虹の会機関紙「SSCにじ」2月号より転載。
ミツ&イノウエから未来の後輩へ③番外編
井上&ミツから「一緒に働く障害者の後輩が欲しい」という話があり、先々月号から始まったこのコーナー。
今回は、井上たちの生活の中で、もっともウチが他と違うと思われるところ、「親を運営に入れない」ということについて、どういう意味があるのか、虹の会評議委員会が以下に声明を発表します。
ちなみに障害者生活ネットワークうらわ(通称「ネット」)は、「地域活動支援センター」です。制度がそうなったとき、ネットをむりやり制度の枠に当てはめてみたらそれだった、という感じ。地域活動支援センターをやりたくてそうしたわけではなく、ネットはネットをやりたい。いつでも。(編*さとう&ぶ組)
「運営に親を入れない」ということの意味
虹の会評議委員会
一般的に作業所的なことを考えると、けっこう親御さんが活躍していたりします。
知的障害者の通う学校などでは、親御さんに、親御さんのネットワークに参加して行ける作業所を見つけてくださいみたいなこととか言われたりもするという話を聞いた。
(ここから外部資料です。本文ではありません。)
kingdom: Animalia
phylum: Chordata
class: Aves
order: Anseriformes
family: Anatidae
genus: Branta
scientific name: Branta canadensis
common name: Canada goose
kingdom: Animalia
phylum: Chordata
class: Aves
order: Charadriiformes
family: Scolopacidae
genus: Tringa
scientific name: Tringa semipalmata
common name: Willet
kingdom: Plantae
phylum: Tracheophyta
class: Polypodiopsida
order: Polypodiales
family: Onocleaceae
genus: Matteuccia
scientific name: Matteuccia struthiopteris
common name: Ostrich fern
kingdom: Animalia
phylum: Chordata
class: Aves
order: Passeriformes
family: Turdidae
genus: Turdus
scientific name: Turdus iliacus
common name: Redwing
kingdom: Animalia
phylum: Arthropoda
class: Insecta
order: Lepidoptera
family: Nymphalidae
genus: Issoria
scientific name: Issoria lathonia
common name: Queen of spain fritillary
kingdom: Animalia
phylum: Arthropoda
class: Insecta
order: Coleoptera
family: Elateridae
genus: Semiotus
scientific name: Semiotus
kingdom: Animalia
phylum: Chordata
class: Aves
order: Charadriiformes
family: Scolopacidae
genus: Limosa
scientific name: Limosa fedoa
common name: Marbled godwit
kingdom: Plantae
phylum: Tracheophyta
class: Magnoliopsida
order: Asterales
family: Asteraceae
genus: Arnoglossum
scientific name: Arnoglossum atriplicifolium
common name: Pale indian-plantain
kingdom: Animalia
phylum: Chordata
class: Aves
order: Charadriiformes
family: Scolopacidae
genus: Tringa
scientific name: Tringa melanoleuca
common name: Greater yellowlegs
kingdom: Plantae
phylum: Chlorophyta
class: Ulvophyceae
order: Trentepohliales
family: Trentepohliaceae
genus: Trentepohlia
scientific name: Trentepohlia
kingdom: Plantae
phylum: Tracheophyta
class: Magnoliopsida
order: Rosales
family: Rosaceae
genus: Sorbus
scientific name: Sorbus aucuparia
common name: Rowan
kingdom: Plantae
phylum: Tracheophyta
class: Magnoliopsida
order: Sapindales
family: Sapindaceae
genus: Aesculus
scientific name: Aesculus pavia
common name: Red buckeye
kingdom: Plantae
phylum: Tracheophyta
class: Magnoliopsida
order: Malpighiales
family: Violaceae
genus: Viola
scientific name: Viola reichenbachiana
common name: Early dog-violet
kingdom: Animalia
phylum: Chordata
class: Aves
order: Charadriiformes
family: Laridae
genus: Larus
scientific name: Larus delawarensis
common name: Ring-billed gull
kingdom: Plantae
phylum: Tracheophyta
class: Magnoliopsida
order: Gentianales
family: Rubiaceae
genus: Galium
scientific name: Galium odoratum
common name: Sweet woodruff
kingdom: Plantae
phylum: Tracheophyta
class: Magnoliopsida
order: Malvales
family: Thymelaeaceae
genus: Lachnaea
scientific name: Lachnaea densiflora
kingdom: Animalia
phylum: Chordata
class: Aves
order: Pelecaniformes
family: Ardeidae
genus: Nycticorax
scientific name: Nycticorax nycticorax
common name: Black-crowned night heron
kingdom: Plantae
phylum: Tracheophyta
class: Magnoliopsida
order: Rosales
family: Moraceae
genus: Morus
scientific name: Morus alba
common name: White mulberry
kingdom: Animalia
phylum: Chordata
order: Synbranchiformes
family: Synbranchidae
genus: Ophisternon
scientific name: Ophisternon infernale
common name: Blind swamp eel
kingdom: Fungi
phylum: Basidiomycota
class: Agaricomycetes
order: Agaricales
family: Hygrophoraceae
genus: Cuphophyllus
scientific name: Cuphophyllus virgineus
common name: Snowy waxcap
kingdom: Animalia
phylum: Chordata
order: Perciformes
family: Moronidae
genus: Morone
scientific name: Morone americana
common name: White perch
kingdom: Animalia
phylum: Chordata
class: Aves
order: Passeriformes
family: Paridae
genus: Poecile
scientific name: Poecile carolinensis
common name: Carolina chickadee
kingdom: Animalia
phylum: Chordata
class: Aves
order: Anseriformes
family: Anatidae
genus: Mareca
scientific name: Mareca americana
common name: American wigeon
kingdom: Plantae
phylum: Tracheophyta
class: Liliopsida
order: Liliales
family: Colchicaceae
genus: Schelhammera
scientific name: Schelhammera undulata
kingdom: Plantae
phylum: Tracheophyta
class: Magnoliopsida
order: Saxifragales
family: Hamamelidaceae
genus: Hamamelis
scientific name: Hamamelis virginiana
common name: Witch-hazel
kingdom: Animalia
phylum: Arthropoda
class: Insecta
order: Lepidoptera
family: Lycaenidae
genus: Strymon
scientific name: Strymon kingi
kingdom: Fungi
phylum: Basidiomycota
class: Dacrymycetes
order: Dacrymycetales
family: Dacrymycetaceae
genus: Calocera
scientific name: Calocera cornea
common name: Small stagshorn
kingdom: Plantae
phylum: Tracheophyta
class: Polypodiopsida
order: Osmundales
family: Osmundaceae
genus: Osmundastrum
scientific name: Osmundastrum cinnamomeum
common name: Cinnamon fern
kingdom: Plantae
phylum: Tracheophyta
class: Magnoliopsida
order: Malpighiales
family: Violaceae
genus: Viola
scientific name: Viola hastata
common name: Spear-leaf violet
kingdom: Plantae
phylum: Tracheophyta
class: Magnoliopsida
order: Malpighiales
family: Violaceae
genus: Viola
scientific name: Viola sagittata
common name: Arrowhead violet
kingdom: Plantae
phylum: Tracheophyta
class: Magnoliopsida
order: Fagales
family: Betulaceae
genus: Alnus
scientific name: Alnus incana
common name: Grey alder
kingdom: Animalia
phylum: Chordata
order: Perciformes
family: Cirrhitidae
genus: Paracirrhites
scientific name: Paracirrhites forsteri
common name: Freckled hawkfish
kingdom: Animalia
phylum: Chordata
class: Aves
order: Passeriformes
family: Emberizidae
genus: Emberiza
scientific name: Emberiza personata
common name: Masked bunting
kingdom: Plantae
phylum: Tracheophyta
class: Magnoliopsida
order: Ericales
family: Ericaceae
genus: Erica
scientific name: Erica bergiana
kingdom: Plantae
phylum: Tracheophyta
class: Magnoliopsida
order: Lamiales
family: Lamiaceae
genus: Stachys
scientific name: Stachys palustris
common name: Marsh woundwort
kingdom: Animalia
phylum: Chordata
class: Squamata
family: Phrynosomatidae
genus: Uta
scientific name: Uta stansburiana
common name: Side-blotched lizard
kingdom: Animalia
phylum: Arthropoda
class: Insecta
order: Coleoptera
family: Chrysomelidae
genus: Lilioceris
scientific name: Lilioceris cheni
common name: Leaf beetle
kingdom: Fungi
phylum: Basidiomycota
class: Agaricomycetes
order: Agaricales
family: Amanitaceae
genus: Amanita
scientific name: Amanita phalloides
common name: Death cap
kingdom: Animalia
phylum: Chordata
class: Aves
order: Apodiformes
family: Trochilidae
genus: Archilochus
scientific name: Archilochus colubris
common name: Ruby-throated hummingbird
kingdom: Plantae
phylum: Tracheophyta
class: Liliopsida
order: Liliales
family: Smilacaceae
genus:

ウチの場合、親御さんがにじ屋に来たりすることはありません。活躍することもない。
親から離れて暮らしている人たちが多いから、まあそもそも親御さんが出てくる機会もない。
【親を運営に入れない】
にじ屋をどうするか、にじ屋をどう回していくか、今度の旅行でどこに行こうか、みんなで飲み会をしたいがいつどこでやるか?そういった仕事のことから遊びのことまで、それを決めるのは会議で、そこには親御さんを入れない、ということを我々は決めています。
親御さんが入ると、「そんなに大変だったらうちの子はいいです」とかになりがちだし、必要以上に親御さんの「ありがとうございます」に、名誉欲が刺激されて彼ら自身に目が向かなくなる、ということもよくある光景かと思います。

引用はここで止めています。